▸ **Exercise**
From the listing below, copy only the lines running from the line that contains "Đăng ký nhận bản tin" to the line that contains "lao động nữ", both included.

+---+

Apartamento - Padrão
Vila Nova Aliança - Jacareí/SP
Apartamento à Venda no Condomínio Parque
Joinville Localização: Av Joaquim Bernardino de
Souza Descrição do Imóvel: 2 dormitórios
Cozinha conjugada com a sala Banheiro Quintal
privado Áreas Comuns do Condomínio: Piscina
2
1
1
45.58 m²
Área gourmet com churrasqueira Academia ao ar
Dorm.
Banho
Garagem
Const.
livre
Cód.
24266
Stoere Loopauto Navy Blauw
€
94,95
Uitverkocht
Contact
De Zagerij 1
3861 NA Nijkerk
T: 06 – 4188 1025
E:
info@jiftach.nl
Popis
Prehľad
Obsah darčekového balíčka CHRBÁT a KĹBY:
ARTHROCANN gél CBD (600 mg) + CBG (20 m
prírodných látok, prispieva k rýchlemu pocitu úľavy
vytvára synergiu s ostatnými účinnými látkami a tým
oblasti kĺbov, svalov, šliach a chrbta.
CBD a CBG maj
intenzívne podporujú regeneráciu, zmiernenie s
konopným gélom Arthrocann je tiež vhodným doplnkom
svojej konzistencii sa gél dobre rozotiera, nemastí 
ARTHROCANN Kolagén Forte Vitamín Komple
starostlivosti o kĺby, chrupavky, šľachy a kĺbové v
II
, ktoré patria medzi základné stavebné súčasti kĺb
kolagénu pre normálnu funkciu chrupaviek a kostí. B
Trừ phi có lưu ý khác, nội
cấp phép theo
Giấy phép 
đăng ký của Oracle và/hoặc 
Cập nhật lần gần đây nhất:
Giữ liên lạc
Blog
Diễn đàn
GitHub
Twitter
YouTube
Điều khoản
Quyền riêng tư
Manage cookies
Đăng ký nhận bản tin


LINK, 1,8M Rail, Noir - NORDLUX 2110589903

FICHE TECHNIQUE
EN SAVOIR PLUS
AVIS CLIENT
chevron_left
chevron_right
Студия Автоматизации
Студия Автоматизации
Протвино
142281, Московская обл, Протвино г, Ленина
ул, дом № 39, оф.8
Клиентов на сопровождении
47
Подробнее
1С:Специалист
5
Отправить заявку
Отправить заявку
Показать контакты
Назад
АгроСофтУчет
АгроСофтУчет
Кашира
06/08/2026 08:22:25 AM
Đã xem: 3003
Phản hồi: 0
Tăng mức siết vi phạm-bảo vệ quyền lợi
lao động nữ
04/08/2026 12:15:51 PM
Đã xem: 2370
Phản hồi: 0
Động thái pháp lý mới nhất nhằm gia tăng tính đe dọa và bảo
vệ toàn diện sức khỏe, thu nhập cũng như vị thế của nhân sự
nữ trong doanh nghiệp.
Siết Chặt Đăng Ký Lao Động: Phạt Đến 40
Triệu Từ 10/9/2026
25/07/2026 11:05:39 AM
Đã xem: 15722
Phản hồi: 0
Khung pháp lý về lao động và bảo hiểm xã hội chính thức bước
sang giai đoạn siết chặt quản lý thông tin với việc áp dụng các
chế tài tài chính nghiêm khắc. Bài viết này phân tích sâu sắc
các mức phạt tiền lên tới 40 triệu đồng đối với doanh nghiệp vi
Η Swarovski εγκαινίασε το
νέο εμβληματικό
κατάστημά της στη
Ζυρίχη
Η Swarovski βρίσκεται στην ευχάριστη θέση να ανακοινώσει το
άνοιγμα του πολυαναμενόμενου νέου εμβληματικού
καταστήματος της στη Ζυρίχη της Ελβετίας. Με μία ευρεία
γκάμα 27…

+---+

▸ **Task answer**
Đăng ký nhận bản tin


LINK, 1,8M Rail, Noir - NORDLUX 2110589903

FICHE TECHNIQUE
EN SAVOIR PLUS
AVIS CLIENT
chevron_left
chevron_right
Студия Автоматизации
Студия Автоматизации
Протвино
142281, Московская обл, Протвино г, Ленина
ул, дом № 39, оф.8
Клиентов на сопровождении
47
Подробнее
1С:Специалист
5
Отправить заявку
Отправить заявку
Показать контакты
Назад
АгроСофтУчет
АгроСофтУчет
Кашира
06/08/2026 08:22:25 AM
Đã xem: 3003
Phản hồi: 0
Tăng mức siết vi phạm-bảo vệ quyền lợi
lao động nữ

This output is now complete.